I have been in the financial industry for about 7 years and am an avid market follower. I was born in sunny Miami and moved to Chicago in 2007. I am a University of Florida Alum and avid college football fan.
Why Macro?
I believe that in the end, corporate profits (the engine of stock market performance) are substantially affected by what goes on in the “bigger picture”, or the “Macro” backdrop. If one can properly analyze and solve the macro puzzle, he or she will be able to pinpoint sectors that would benefit from changes in the environment. Once the sectors are identified, then that is where fundamental, or bottoms-up analysis can be used to identify the strongest within the sector. However, I believe that the advent of sector ETFs makes up for this type of analysis. As a macro guy, my investing style focuses more on sectors instead of individual companies.
Things Learned in 2009:
Markets are profoundly shaped by gov’t actions and will be for a long time. Even if growth does not occur organically, the market doesn’t care. All it cares about is potential cash flow growth. I characterize this as a “moral hazard” premium. Investors have been trained to believe that the government will be there if there are economic troubles.

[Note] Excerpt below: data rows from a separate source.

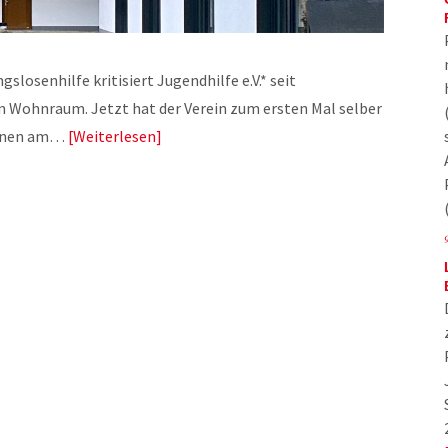
losenhilfe kritisiert Jugendhilfe e.V.* seit
 Wohnraum. Jetzt hat der Verein zum ersten Mal selber
önnen am…
Weiterlesen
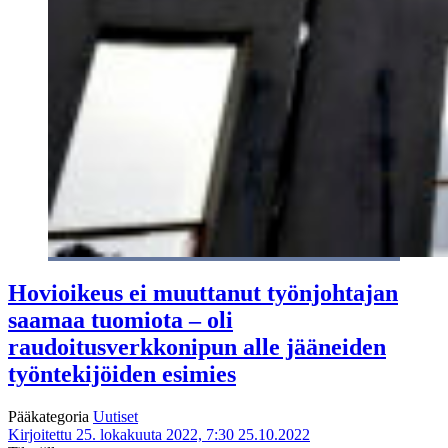
Hovioikeus ei muuttanut työnjohtajan
saamaa tuomiota – oli
raudoitusverkkonipun alle jääneiden
työntekijöiden esimies
Pääkategoria
Uutiset
Kirjoitettu 25. lokakuuta 2022, 7:30
25.10.2022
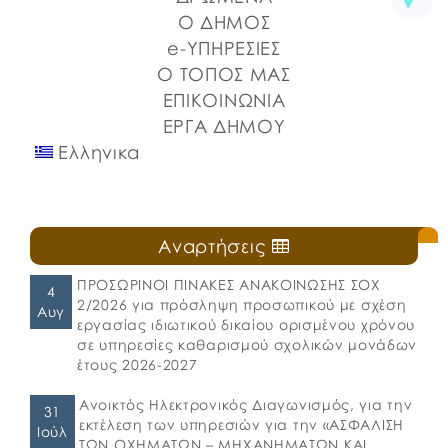
⚓️Η επίσημη έναρξη πραγματοποιήθηκε με την
Ο ΔΗΜΟΣ
καθιερωμένη […]
e-ΥΠΗΡΕΣΙΕΣ
Ο ΤΟΠΟΣ ΜΑΣ
ΕΠΙΚΟΙΝΩΝΙΑ
ΕΡΓΑ ΔΗΜΟΥ
Ελληνικα
Αναρτήσεις
ΠΡΟΣΩΡΙΝΟΙ ΠΙΝΑΚΕΣ ΑΝΑΚΟΙΝΩΣΗΣ ΣΟΧ
4
2/2026 για πρόσληψη προσωπικού με σχέση
Αυγ
εργασίας ιδιωτικού δικαίου ορισμένου χρόνου
σε υπηρεσίες καθαρισμού σχολικών μονάδων
έτους 2026-2027
Ανοικτός Ηλεκτρονικός Διαγωνισμός, για την
31
εκτέλεση των υπηρεσιών για την «ΑΣΦΑΛΙΣΗ
Ιούλ
ΤΩΝ ΟΧΗΜΑΤΩΝ – ΜΗΧΑΝΗΜΑΤΩΝ ΚΑΙ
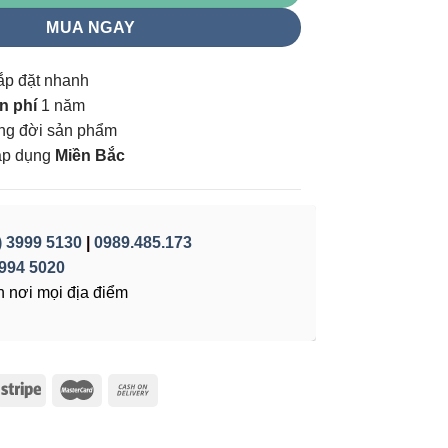
MUA NGAY
ắp đặt nhanh
n phí
1 năm
vòng đời sản phẩm
áp dụng
Miền Bắc
) 3999 5130
|
0989.485.173
994 5020
 nơi mọi địa điểm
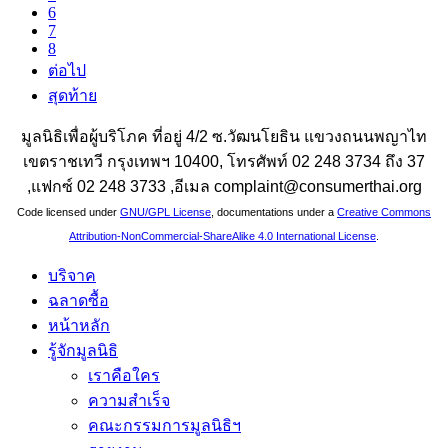
6
7
8
ต่อไป
สุดท้าย
มูลนิธิเพื่อผู้บริโภค ที่อยู่ 4/2 ซ.วัฒนโยธิน แขวงถนนพญาไท
เขตราชเทวี กรุงเทพฯ 10400, โทรศัพท์ 02 248 3734 ถึง 37
,แฟกซ์ 02 248 3733 ,อีเมล complaint@consumerthai.org
Code licensed under
GNU/GPL License
, documentations under a
Creative Commons
Attribution-NonCommercial-ShareAlike 4.0 International License
.
บริจาค
ฉลาดซื้อ
หน้าหลัก
รู้จักมูลนิธิ
เราคือใคร
ความสำเร็จ
คณะกรรมการมูลนิธิฯ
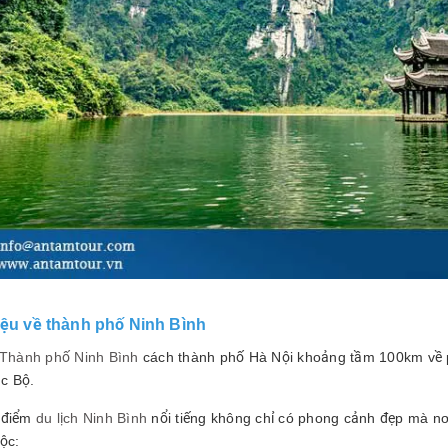
hiệu về thành phố Ninh Bình
Thành phố Ninh Bình
cách thành phố Hà Nội khoảng tầm 100km về 
c Bộ.
 điểm
du lịch Ninh Bình
nổi tiếng không chỉ có phong cảnh đẹp mà nơ
ộc:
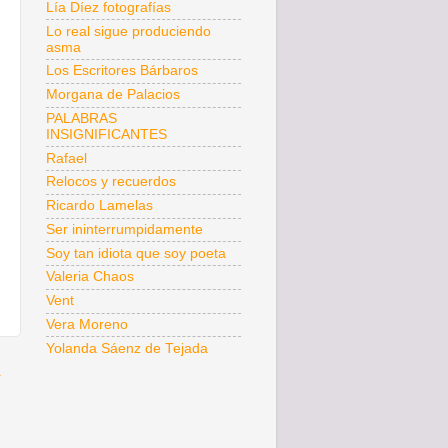
Lía Díez fotografías
Lo real sigue produciendo
asma
Los Escritores Bárbaros
Morgana de Palacios
PALABRAS
INSIGNIFICANTES
Rafael
Relocos y recuerdos
Ricardo Lamelas
Ser ininterrumpidamente
Soy tan idiota que soy poeta
Valeria Chaos
Vent
Vera Moreno
Yolanda Sáenz de Tejada
a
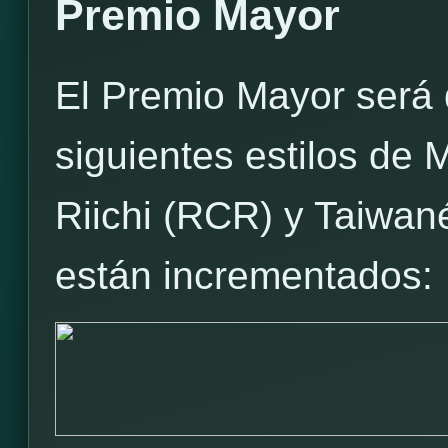
Premio Mayor
El Premio Mayor será 
siguientes estilos de
Riichi (RCR) y Taiwan
están incrementados:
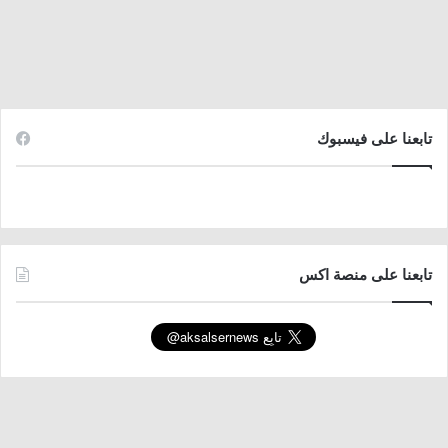
تابعنا على فيسبوك
تابعنا على منصة اكس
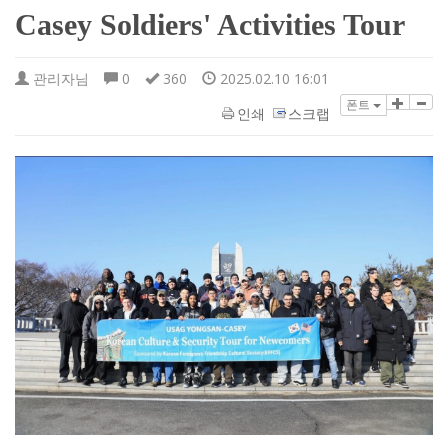
Casey Soldiers' Activities Tour
관리자님
0
360
2025.02.10 16:01
폰트
인쇄
스크랩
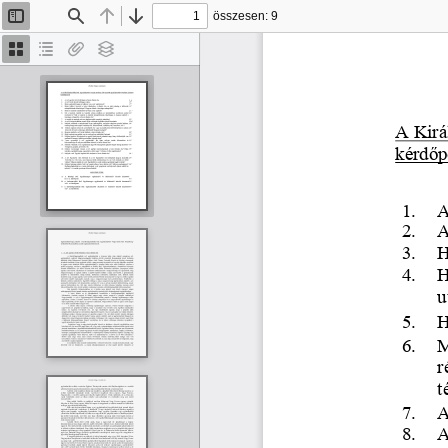
összesen: 9
Oldalsáv
Keresés
Előző
Tovább
be/ki
Bélyegképek
Dokumentumvázlat
Van
Rétegek
melléklet
A Kirá
kérd
ő
p
1.
A
2.
A
3.
H
4.
H
u
5.
H
6.
M
r
t
7.
A
8.
A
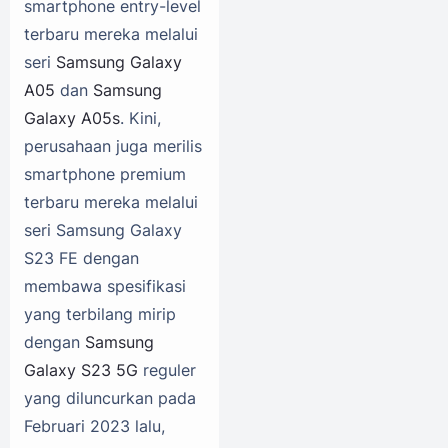
smartphone entry-level
terbaru mereka melalui
seri
Samsung Galaxy
A05
dan
Samsung
Galaxy A05s
. Kini,
perusahaan juga merilis
smartphone premium
terbaru mereka melalui
seri Samsung Galaxy
S23 FE dengan
membawa spesifikasi
yang terbilang mirip
dengan
Samsung
Galaxy S23 5G
reguler
yang diluncurkan pada
Februari 2023 lalu,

Another little secret: the economy only matters 25% of the time and thus analysis must be extended to sentiment, liquidity, and technicals. All of these factors must be taken into consideration to properly navigate the markets. The key is actually not forecasting economic outcomes, but instead the timing of your forecast.
I hope that the opinions and analysis on this weblog will help you look at things from a “top/down” perspective. They are more honed to the economy instead of where the markets will go from here, however I do add opinions and posts on market direction every now and then. Enjoy!